In normal uterine pregnancy at term the uterus and other maternal muscles are the active factors in expelling the foetus—the foetus is passive. In ectopic gestation the foetus is active, the mother is passive, and there is no attempt at expulsion from either side. In this case the foetus in the tube through the action of its own vital principle draws nourishment from the mother and grows gradually larger till it bursts the tube (it may even move its arms and legs if advanced), and this rupture tears open arteries wherethrough the mother bleeds, commonly to death. This is evidently material aggression.

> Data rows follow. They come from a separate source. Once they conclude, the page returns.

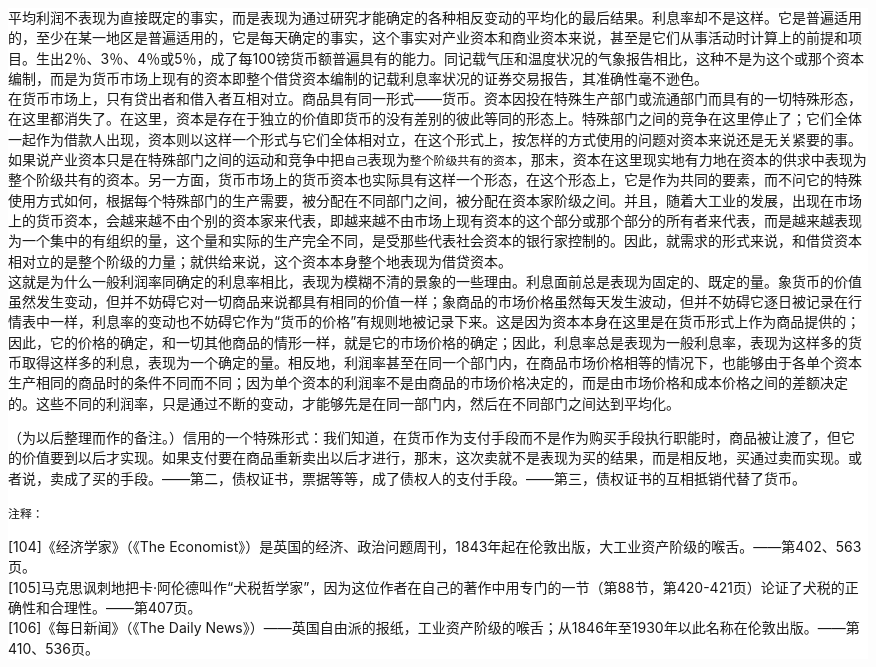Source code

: 平均利润不表现为直接既定的事实，而是表现为通过研究才能确定的各种相反变动的平均化的最后结果。利息率却不是这样。它是普遍适用的，至少在某一地区是普遍适用的，它是每天确定的事实，这个事实对产业资本和商业资本来说，甚至是它们从事活动时计算上的前提和项目。生出2％、3％、4％或5％，成了每100镑货币额普遍具有的能力。同记载气压和温度状况的气象报告相比，这种不是为这个或那个资本编制，而是为货币市场上现有的资本即整个借贷资本编制的记载利息率状况的证券交易报告，其准确性毫不逊色。  
在货币市场上，只有贷出者和借入者互相对立。商品具有同一形式——货币。资本因投在特殊生产部门或流通部门而具有的一切特殊形态，在这里都消失了。在这里，资本是存在于独立的价值即货币的没有差别的彼此等同的形态上。特殊部门之间的竞争在这里停止了；它们全体一起作为借款人出现，资本则以这样一个形式与它们全体相对立，在这个形式上，按怎样的方式使用的问题对资本来说还是无关紧要的事。如果说产业资本只是在特殊部门之间的运动和竞争中把`自己`表现为`整个阶级共有的资本`，那末，资本在这里现实地有力地在资本的供求中表现为整个阶级共有的资本。另一方面，货币市场上的货币资本也实际具有这样一个形态，在这个形态上，它是作为共同的要素，而不问它的特殊使用方式如何，根据每个特殊部门的生产需要，被分配在不同部门之间，被分配在资本家阶级之间。并且，随着大工业的发展，出现在市场上的货币资本，会越来越不由个别的资本家来代表，即越来越不由市场上现有资本的这个部分或那个部分的所有者来代表，而是越来越表现为一个集中的有组织的量，这个量和实际的生产完全不同，是受那些代表社会资本的银行家控制的。因此，就需求的形式来说，和借贷资本相对立的是整个阶级的力量；就供给来说，这个资本本身整个地表现为借贷资本。  
这就是为什么一般利润率同确定的利息率相比，表现为模糊不清的景象的一些理由。利息面前总是表现为固定的、既定的量。象货币的价值虽然发生变动，但并不妨碍它对一切商品来说都具有相同的价值一样；象商品的市场价格虽然每天发生波动，但并不妨碍它逐日被记录在行情表中一样，利息率的变动也不妨碍它作为“货币的价格”有规则地被记录下来。这是因为资本本身在这里是在货币形式上作为商品提供的；因此，它的价格的确定，和一切其他商品的情形一样，就是它的市场价格的确定；因此，利息率总是表现为一般利息率，表现为这样多的货币取得这样多的利息，表现为一个确定的量。相反地，利润率甚至在同一个部门内，在商品市场价格相等的情况下，也能够由于各单个资本生产相同的商品时的条件不同而不同；因为单个资本的利润率不是由商品的市场价格决定的，而是由市场价格和成本价格之间的差额决定的。这些不同的利润率，只是通过不断的变动，才能够先是在同一部门内，然后在不同部门之间达到平均化。  


  
（为以后整理而作的备注。）信用的一个特殊形式：我们知道，在货币作为支付手段而不是作为购买手段执行职能时，商品被让渡了，但它的价值要到以后才实现。如果支付要在商品重新卖出以后才进行，那末，这次卖就不是表现为买的结果，而是相反地，买通过卖而实现。或者说，卖成了买的手段。——第二，债权证书，票据等等，成了债权人的支付手段。——第三，债权证书的互相抵销代替了货币。  
  


`注释：`  
  
[104]《经济学家》（《The
Economist》）是英国的经济、政治问题周刊，1843年起在伦敦出版，大工业资产阶级的喉舌。——第402、563页。  
[105]马克思讽刺地把卡·阿伦德叫作“犬税哲学家”，因为这位作者在自己的著作中用专门的一节（第88节，第420-421页）论证了犬税的正确性和合理性。——第407页。  
[106]《每日新闻》（《The Daily
News》）——英国自由派的报纸，工业资产阶级的喉舌；从1846年至1930年以此名称在伦敦出版。——第410、536页。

Father Aertnys says the foetus differs from the murderous lunatic in this, that the madman is moved by his will, although blamelessly, in doing unjust actions directly intended as homicidal. The fact that the lunatic uses his will has no weight whatever in permitting me to defend my life against him, it is an accidental thing outside the question; but Father Aertnys in mentioning the madman's will means solely, if I understand him, that the madman is really an active aggressor. The foetus, however, is also an active aggressor without using its will. I might fall from a height toward a man and certainly endanger his life while I was not using my will at all, not conscious of the man's presence under me, or even while I was using all the power of my will against the result. In any of these cases I should be a materially unjust aggressor; and if in trying to prevent my body from killing him the man killed me, he would be blameless.

[{28}]

Now, in the first place, the tubal foetus is an aggressor; and since, secondly, its position is unnatural, monstrous, a disease, a thing not intended by nature, it has no right to its position, and it is therefore a materially unjust aggressor. Since it is an aggressor on the very life of the mother in a place where it should not be, the surgeon therefore may at the least stop the fatal bleeding it causes. If the foetus dies as an unwished for, though permitted, consequence of this haemostasis, the surgeon may lament this result, but he is blameless.